4. Vila Franco do Campo
If you're a history buff, this one would interest you because while Ponta Delgada is the current "capital", it wasn't always the case. Vila Franco do Campo was the main settlement until October 1522 when a violent earthquake shook the region, causing landslides that killed more than 5,000 of the inhabitants--many who were buried alive. The area has since been re-settled but has never regained its prominence as being the primary "capital". That said, it's still worth seeing because from here, you can visit or view (depending on the time of year and your interests) a crater islet about 1km from the south shore with indigenous flora/fauna and a small crater lake where visitors can swim and snorkel.

Bottom of the chapel steps
As we discovered about the Portuguese, they are a religious bunch and one of the most incredible churches we visited is the Our Lady of Peace Chapel, where this chapel is situated high on the top of the hill, providing an amazing panoramic view for any who visit, along with the beauty of the chapel itself. Be prepared for a hike well worth it and don't look back/down until you get to the top so you can be wowed.

There is also a regional cookie/cake made here that is worth trying when you're wandering around and looking or a snack.

5. Nordeste
The eastern third of the island shows visitors a more raw and untamed section of the island--full of death-defying mountain side roads and what appears to be more of the indigenous flora and fauna. Driving out to explore this area is a driver's dream come true with narrow winding roads carved into the sides of the mountains or passing over deep forested gorges.

▸ Directions:
1. Gather every line of the entries that contains the string "Transcribed". Match case exactly.
2. Write what comes next in the travel text on Vila Franco do Campo and Nordeste, starting after its last sentence.

[Collected data]

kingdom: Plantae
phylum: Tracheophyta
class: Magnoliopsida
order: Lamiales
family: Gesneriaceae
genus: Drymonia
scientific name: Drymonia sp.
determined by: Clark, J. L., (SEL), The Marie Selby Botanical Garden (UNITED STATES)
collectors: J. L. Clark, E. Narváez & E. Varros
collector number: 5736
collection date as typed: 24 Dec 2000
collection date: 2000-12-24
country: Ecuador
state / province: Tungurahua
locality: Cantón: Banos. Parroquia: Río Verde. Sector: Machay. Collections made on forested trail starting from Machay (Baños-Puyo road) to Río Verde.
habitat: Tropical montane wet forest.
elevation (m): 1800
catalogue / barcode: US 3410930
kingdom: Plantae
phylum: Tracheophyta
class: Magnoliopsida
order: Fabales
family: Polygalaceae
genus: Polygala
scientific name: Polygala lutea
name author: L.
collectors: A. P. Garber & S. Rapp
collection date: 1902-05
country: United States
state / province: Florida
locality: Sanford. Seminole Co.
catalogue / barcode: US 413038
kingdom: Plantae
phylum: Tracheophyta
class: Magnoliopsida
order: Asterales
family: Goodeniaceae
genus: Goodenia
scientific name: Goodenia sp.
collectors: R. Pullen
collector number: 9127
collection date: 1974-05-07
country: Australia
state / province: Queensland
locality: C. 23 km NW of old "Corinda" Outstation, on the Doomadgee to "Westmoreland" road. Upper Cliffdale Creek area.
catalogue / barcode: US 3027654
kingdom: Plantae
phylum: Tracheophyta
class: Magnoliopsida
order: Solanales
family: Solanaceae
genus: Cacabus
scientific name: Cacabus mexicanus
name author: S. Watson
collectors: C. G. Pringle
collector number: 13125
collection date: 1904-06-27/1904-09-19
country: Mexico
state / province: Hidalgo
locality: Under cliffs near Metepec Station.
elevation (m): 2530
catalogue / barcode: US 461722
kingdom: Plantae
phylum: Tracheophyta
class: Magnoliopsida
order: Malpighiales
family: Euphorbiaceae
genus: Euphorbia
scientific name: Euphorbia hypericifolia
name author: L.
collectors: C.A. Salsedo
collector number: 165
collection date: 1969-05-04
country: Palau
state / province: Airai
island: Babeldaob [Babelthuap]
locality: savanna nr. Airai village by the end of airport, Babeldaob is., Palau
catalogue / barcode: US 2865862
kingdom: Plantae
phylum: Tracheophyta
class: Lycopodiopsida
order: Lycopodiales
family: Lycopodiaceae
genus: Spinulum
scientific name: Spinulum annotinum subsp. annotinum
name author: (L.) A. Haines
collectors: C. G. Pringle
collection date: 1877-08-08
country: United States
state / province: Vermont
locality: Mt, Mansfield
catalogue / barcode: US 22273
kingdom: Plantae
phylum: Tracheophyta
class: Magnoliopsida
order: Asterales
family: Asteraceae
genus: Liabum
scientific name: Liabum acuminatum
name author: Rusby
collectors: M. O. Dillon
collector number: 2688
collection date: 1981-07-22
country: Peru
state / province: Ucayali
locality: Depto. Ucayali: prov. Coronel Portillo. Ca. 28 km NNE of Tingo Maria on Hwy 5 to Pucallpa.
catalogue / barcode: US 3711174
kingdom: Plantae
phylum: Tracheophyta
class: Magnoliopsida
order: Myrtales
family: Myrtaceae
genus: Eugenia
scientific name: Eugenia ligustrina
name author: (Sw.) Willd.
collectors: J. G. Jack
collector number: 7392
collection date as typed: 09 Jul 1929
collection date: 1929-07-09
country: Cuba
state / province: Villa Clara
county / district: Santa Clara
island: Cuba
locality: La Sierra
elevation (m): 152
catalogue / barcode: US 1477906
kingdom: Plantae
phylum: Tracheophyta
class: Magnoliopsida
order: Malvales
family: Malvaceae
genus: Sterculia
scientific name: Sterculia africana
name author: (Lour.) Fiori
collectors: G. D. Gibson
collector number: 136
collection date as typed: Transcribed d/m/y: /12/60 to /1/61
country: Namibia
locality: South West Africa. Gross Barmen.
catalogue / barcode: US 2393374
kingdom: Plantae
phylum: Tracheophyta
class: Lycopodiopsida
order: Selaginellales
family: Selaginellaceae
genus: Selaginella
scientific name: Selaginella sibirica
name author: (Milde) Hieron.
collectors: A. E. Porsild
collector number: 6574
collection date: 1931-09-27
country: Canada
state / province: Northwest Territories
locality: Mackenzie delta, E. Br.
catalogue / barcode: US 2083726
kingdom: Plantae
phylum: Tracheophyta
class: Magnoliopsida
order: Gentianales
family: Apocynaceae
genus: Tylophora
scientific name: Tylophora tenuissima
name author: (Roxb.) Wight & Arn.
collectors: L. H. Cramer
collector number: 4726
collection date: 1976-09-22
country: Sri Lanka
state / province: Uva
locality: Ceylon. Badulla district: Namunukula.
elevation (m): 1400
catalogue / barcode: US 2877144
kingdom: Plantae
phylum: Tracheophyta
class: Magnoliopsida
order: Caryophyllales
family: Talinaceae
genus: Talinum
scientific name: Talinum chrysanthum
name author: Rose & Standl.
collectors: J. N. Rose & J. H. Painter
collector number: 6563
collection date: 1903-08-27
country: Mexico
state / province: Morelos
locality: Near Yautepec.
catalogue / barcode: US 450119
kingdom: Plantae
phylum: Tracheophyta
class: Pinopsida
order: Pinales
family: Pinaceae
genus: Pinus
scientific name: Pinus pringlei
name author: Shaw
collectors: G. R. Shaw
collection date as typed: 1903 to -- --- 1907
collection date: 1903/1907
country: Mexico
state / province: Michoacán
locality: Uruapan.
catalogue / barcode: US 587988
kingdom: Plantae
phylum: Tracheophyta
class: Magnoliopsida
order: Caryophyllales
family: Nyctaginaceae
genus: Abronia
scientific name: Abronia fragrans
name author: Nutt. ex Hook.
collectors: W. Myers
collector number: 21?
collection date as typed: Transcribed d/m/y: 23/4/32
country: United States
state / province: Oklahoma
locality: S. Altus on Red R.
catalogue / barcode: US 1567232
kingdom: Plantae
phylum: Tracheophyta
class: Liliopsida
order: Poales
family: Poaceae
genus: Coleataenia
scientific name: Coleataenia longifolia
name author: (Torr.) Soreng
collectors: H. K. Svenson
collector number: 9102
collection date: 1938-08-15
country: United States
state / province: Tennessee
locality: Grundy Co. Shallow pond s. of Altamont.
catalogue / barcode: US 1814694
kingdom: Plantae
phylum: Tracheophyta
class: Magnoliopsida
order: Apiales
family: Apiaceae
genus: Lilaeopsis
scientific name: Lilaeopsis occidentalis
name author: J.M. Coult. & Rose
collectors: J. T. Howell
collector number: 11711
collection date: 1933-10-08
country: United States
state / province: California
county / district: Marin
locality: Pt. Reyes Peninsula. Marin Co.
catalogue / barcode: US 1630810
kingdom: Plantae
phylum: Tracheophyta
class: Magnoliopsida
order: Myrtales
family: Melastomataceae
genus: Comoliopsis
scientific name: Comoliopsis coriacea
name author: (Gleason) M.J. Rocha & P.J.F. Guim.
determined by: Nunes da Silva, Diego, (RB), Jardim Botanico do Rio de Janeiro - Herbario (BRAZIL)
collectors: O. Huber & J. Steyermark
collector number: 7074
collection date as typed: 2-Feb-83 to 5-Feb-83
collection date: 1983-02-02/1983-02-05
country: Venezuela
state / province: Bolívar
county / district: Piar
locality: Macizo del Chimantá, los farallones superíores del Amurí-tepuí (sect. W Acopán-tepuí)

▸ Exercise responses:
1.
collection date as typed: Transcribed d/m/y: /12/60 to /1/61
collection date as typed: Transcribed d/m/y: 23/4/32

2.
Farol Ponta do Arnel
A highly recommended stop over here is the lighthouse on the most eastern point: Farol Ponta do Arnel. It's a functional lighthouse that is occasionally open to the public (usually a Wednesday) and worth seeing. The hike down to the house is steep so be sure you're prepared with the right shoes, water, endurance and clothes (hiking sticks help too) because going down is one thing, but coming back up is entirely another. Pack a picnic and you can chill out near the parking lot before or after your visit.

One of my favourite things about the island is the various gardens and look-outs along the roads where you could stop to enjoy the view, the company and a snack. One of the prettiest ones we visited was Miradouro da Ponta da Madrugada.


  1. I think Nordeste and driving around the eastern part of the island are definitely highlights! Too bad no whales this time...

    1. the eastern area is quite different than the west and definitely under rated by travellers. whales another time, my friend...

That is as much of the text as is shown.